Mei Yeng is the eldest of three girls. She and her sisters took turns at the stall back in the day.

“We helped out after school and on days that one of us could not make it, we would trade shifts. It really wasn’t easy back then. My father used to tell us how he only earned about RM60 a day and once, did not even have enough money to buy a chopping board.

“His customers slowly grew and many of those you see today have been eating our noodles from before – we weren’t always this popular,” the youthful-looking 40-year-old says.

The mother of one doesn’t see her daughter taking over the family business as she herself mulls over the prospect.

“I only started to help at the stall a few years ago after my father underwent a heart bypass surgery. My parents aren’t young anymore, so I do what I can to assist. As for whether I will one day take over, who knows? It’s very hard,” she says, smiling.

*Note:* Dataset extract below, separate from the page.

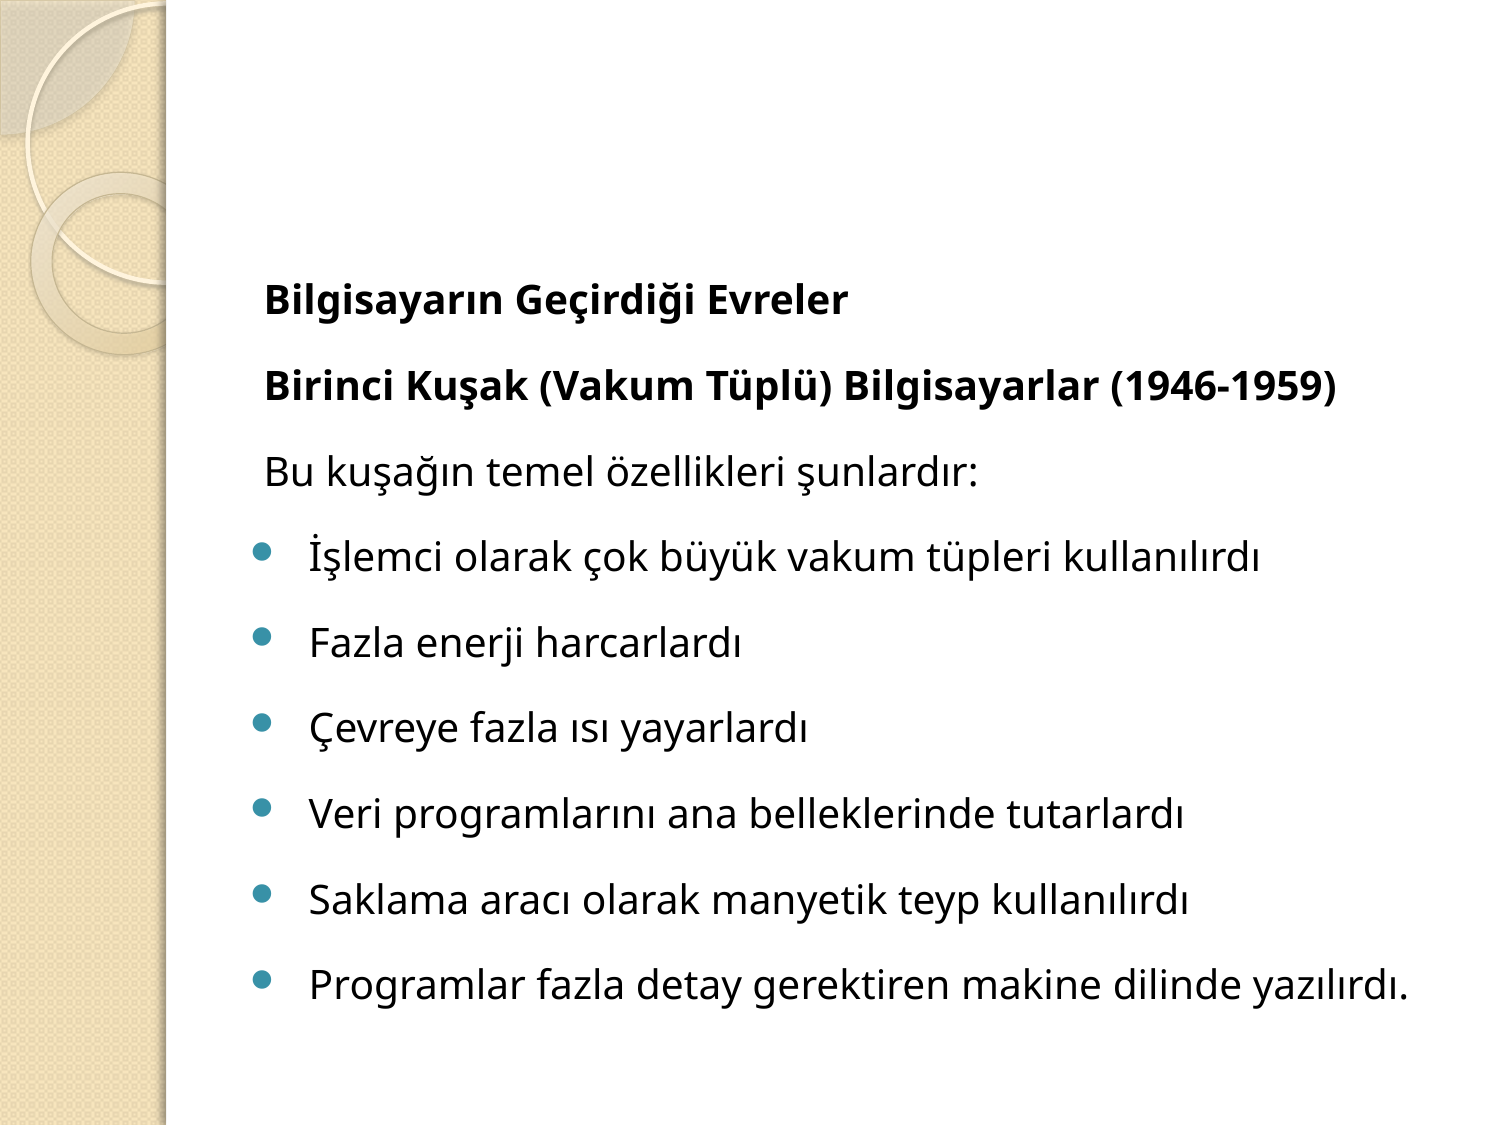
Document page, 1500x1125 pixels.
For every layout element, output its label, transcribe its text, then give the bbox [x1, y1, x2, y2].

list Bilgisayarın Geçirdiği Evreler Birinci Kuşak (Vakum Tüplü) Bilgisayarlar (1946-1959) Bu kuşağın temel özellikleri şunlardır: İşlemci olarak çok büyük vakum tüpleri kullanılırdı Fazla enerji harcarlardı Çevreye fazla ısı yayarlardı Veri programlarını ana belleklerinde tutarlardı Saklama aracı olarak manyetik teyp kullanılırdı Programlar fazla detay gerektiren makine dilinde yazılırdı. [235, 237, 1466, 1025]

Watching Mei Yeng in her sports shoes and bandana whisk around, balancing bowls of noodles and soup, one can understand her hesitancy.

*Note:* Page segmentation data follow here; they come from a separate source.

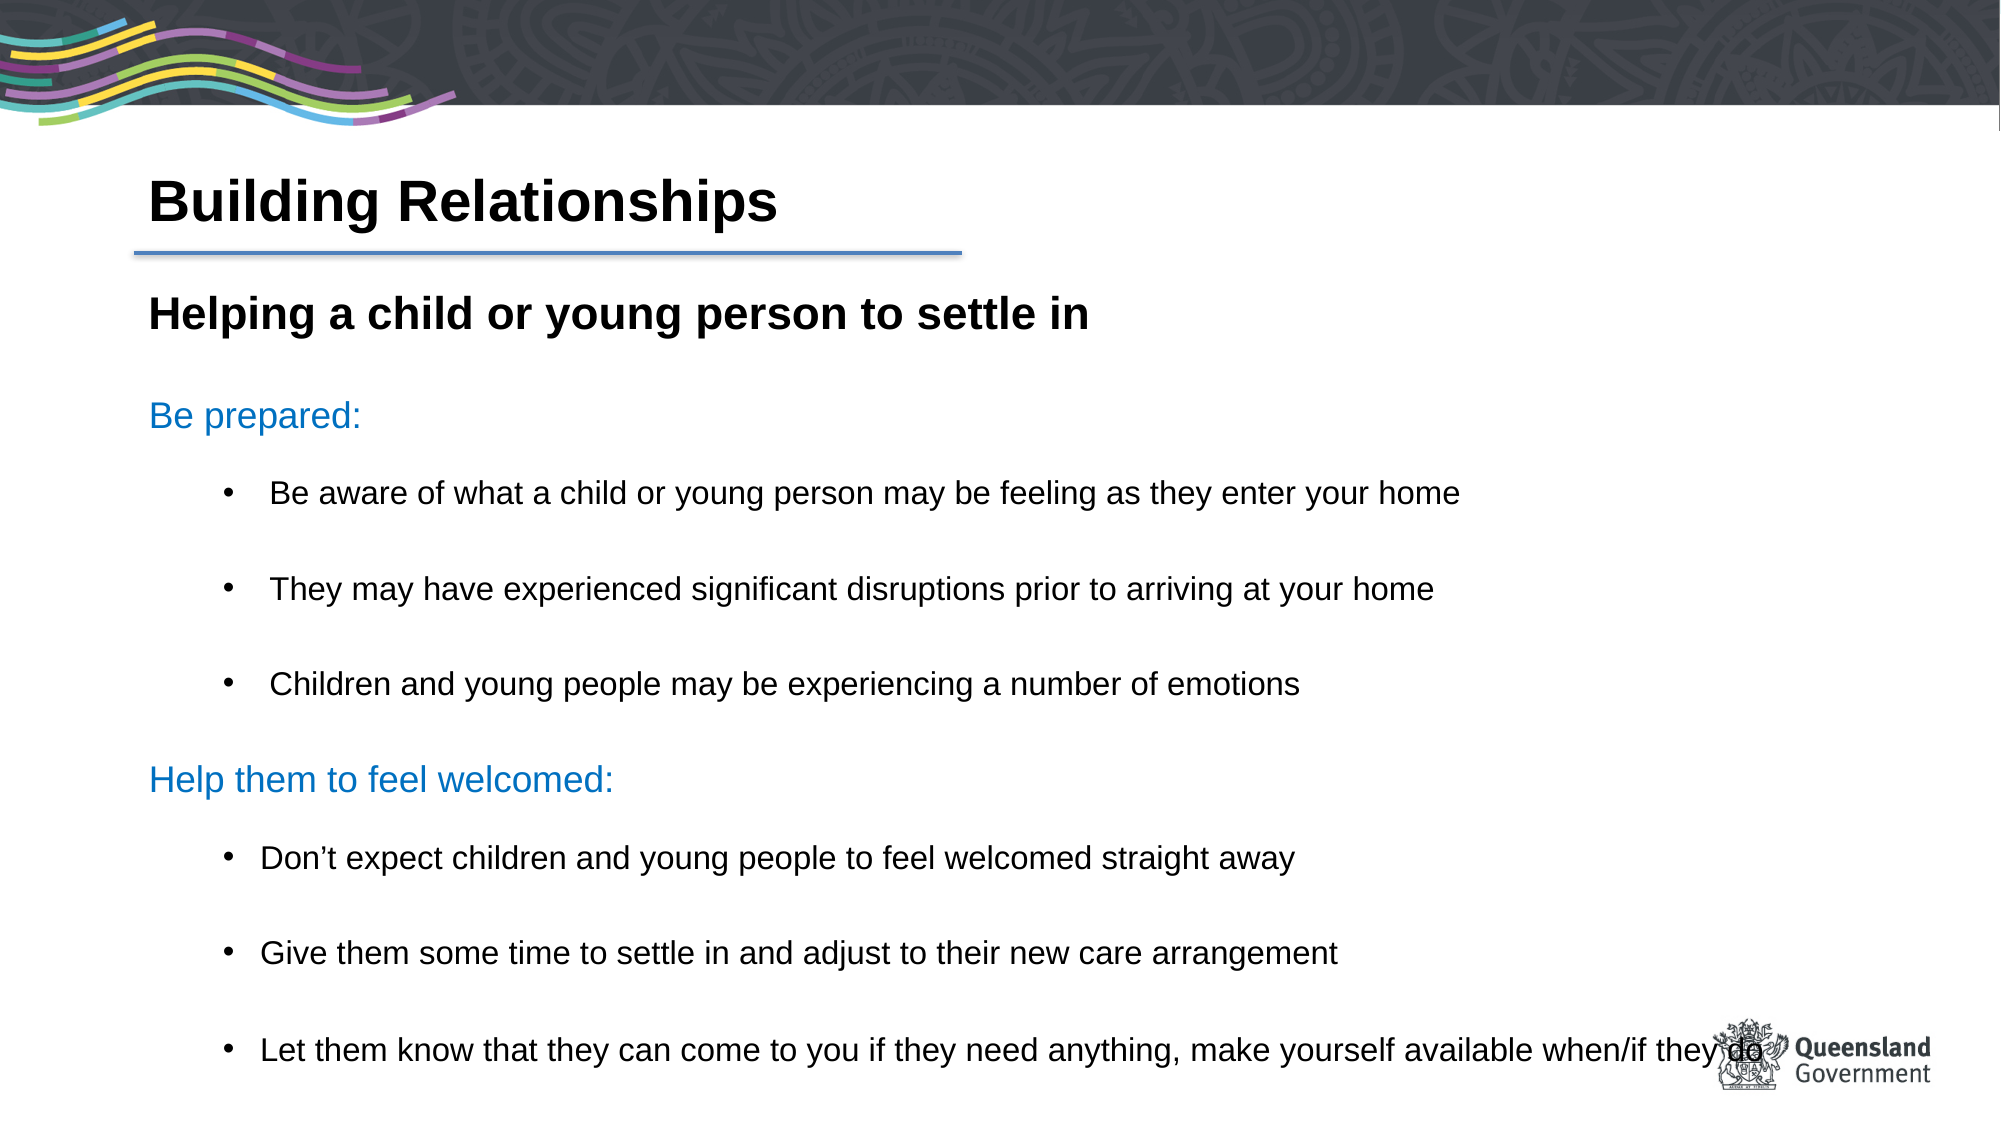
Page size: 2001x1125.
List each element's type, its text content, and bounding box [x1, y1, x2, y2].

list Be prepared: Be aware of what a child or young person may be feeling as they enter your home They may have experienced significant disruptions prior to arriving at your home Children and young people may be experiencing a number of emotions Help them to feel welcomed: Don’t expect children and young people to feel welcomed straight away Give them some time to settle in and adjust to their new care arrangement Let them know that they can come to you if they need anything, make yourself available when/if they do [133, 383, 1849, 1078]
text_box Helping a child or young person to settle in [133, 276, 1134, 347]
title Building Relationships [133, 144, 912, 252]
picture [0, 0, 2001, 1125]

“The customer is always right and no matter what, we have to be polite. But being around the boiling soup stock and hot water for hours can make you testy as it affects your body temperature and temperament,” she points out.

Perhaps that’s why her cheeks are always a shade of rosy red!

A sticky affair

Since I was introduced to Chan’s tok tok mee recently by a friend (who always insists on her egg noodle fix whenever she comes back to Penang from wherever she is in the world), I’ve been a fan but it would be sacrilege not to mention my other favourite stall.

Like Chan, Ooi Eng Chuan is equally busy juggling orders right up till lunch time, especially on weekends. The 43-year-old inherited the family business at the Swee Kong corner coffeeshop in Pulau Tikus where the stall has been in operation for more than five decades.

His version of the tok tok mee is gooey – but in a good way. He adds a very thick, starchy corn flour gravy to every plate – his mother’s signature style.

“I think I’m the only stall that does it this way. Between my mother and I, we’ve been selling here for 51 years,” says Ooi, sporting his usual white Pagoda T-shirt, apron and, for as long as I can remember, a neat crew cut.

My great grandmother used to patronise the place religiously after visiting the nearby Sleeping Buddha temple on Burma Lane.

She used to refer to him as the “handsome young man” and when I tell him this, Ooi blushes.

“Aiya, lau liau (I am old already).

“Please take a flattering photo, OK,” he says in jest.

I always order the hor fan rather than the egg noodles whenever I’m at Ooi’s because they are just so smooth and tasty (the tok tok hor fan is similar to the char hor fan – another famous hawker dish, which is stir-fried in a wok – but only because of the sticky lor).

But whether it’s the hor fan or egg noodles that you order, make sure to ask for Ooi’s killer sambal belacan.

Oh, Ooi’s deep-fried wantan is very popular (although I prefer the traditional boiled version) so I do recommend you go a little earlier if you are planning on ordering it as a side dish.

Chan’s stall at Tai Wah Cafe, Jalan Argyll, opens from 7am to 11.30am (except Tuesdays), while Ooi’s is closed on Thursdays.